The subsequent imprisonment and torture (both physical and mental) of Sally forms the film's most harrowing passage. One of the joys of the better 70s horrors was the way the left audiences not knowing how they should react to the events being played out before them. Laugh, cry, vomit, scream of just flee? All are certainly options here, and the torture pf Sally is usually the point where most audiences are left floundering - it's perversely both hysterically funny and almost unbearably cruel and it's this dichotomy that makes films like Chain Saw Massacre so deeply unsettling.

Rumour has it that much of this footage was filmed in one exhausting 48 hour session, as the film's already meager budget dwindled away to nothing. The harsh, primitive conditions under which the film was shot and the intensity of the performances become painfully evident on Burns' face as the torture and humiliation scenes progress. Her performance throughout these scenes is exhausting to watch and the rumour mill insisted that she was forced to work until she dropped in Hooper's obsessive drive to complete the film. Certainly her portrayal of a woman on the edge of total physical and mental collapse is harrowing stuff and often seem painfully realistic. Hooper employs a series of stylistic tricks to heighten the agony, including a stunning series of rapid fire close-ups of Sally's terrified eyes, the visuals underpinned by strange screeching noises on the soundtrack.

Technically, the film is full of such triumphs; Hooper's camerawork is fluid and confident and his inventive use of light and shade, particularly in the sequences set at dusk and dawn, is gloomily atmospheric. Coupled with creative, razor sharp editing and a bizarre musique concrete score it results in a film that can certainly live up to Hooper's claim for it to be "...a roller coaster ride." Indeed words like 'kinetic', 'relentless' and 'unremitting' have all been thrown around with abandon by those seeking to review the film, and with plenty of justification.

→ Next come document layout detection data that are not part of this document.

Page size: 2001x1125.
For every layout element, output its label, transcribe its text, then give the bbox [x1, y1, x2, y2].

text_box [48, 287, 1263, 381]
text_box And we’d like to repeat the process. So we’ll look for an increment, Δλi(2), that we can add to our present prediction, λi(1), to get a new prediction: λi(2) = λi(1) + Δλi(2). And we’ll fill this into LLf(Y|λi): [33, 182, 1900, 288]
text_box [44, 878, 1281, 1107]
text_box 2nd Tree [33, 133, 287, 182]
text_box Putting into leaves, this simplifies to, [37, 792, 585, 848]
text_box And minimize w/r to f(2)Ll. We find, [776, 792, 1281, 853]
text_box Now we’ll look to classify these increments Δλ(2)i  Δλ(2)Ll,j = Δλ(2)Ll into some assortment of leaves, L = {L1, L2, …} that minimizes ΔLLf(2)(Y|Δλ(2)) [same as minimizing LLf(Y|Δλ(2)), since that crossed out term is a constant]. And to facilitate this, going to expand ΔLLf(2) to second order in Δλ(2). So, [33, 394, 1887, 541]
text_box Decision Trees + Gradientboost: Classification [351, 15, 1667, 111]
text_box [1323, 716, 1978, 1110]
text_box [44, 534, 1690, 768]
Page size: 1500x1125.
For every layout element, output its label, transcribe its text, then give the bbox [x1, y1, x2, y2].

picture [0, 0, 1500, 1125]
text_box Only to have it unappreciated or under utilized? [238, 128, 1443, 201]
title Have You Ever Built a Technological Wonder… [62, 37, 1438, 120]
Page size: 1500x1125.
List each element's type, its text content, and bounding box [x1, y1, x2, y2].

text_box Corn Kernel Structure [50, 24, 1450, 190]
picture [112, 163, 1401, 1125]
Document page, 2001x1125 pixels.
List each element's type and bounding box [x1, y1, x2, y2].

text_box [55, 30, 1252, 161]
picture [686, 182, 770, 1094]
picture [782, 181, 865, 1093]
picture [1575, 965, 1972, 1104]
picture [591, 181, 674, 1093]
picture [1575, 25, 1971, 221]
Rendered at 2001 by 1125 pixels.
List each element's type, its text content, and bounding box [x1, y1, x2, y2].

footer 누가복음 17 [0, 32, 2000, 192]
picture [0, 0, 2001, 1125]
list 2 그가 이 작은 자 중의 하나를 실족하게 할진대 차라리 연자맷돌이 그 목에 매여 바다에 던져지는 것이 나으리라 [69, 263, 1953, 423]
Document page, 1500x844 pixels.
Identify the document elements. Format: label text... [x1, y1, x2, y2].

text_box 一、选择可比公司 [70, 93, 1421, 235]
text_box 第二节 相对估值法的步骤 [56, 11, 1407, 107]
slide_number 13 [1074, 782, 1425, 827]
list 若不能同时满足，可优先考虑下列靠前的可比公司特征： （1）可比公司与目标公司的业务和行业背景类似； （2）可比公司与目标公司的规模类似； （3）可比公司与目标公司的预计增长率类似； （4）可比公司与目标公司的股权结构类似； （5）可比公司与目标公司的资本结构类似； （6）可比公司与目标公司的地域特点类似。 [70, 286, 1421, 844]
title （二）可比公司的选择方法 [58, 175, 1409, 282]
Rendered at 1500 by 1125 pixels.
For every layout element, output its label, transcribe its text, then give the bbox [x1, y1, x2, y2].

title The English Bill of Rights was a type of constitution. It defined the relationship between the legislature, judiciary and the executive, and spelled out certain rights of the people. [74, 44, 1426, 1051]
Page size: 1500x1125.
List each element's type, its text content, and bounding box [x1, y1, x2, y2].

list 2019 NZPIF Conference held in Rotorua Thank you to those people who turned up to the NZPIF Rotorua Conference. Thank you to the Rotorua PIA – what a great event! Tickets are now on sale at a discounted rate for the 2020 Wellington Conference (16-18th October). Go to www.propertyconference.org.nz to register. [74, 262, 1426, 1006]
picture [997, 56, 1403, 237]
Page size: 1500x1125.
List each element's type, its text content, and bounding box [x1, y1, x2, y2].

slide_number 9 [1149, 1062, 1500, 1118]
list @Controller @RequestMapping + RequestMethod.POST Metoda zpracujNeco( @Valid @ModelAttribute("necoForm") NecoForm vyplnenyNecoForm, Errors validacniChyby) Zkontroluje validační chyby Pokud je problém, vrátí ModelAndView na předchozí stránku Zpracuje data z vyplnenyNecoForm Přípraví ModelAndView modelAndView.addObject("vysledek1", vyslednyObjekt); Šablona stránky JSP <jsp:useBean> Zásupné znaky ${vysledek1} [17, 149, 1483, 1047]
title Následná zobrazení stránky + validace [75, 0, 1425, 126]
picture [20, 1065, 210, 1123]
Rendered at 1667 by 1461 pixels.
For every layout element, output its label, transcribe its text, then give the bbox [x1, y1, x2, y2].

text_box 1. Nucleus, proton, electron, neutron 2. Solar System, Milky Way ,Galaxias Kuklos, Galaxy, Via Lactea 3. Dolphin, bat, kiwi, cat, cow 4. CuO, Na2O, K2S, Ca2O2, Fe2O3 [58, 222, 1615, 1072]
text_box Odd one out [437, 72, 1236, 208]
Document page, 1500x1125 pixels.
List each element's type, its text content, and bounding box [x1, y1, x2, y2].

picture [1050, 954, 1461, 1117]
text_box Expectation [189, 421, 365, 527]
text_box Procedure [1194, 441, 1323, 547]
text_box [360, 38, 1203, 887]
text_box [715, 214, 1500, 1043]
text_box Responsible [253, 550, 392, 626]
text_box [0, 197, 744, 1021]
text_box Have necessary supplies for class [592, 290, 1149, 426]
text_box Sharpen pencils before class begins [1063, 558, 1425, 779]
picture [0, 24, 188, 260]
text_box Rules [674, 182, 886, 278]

But equally impressive are the film's often overlooked quieter, subtler moments. The looming close up of Leatherface, for instance, just after Jerry's death. What's going on behind that mask? How much of the human Leatherface remains? And just how long has this family been terrorising the Texan outback? The implication - the 'car's graveyard' sequence gives some indication of the scale of their atrocities - is that the Hardesty's and their friends are not the first victims of the deranged family, just the latest in a long line of unwary travelers to fall foul of Leatherface's roaring chainsaw.

A lot has been said and written about The Texas Chain Saw Massacre, more perhaps than any other exploitation film from the 1970s. Critics have taken it more seriously than most of its kind (and, one can't help but think, more seriously than Hooper intended), suggesting that the film is - a comment on mass unemployment in 70s America; a redefining of American folklore (Leatherface has frequently been likened to James Fenemore's heroic pioneersman Leatherstocking, Hooper's creation being the modern, corrupted antithesis of Fenemore's character); and even as a metaphor for contemporary sexual politics. All of these readings (and more) can be accommodated within the framework of Hooper and Henkel's script, but for many it remains the reductio ad absurdum of the 'woman in jeopardy' film, one that takes the established conventions of the horror genre to their limits and, in doing so, redefines the genre. Without The Texas Chain Saw Massacre it's impossible to imagine The Hills Have Eyes (1977), Halloween (1978) or Friday the 13th (1980) ever getting made at all. It remains a hugely influential and deeply unsettling film, one that it's director has found hard to top - that Hooper's career went into such a horrible nosedive less than a decade later is a matter of considerable regret.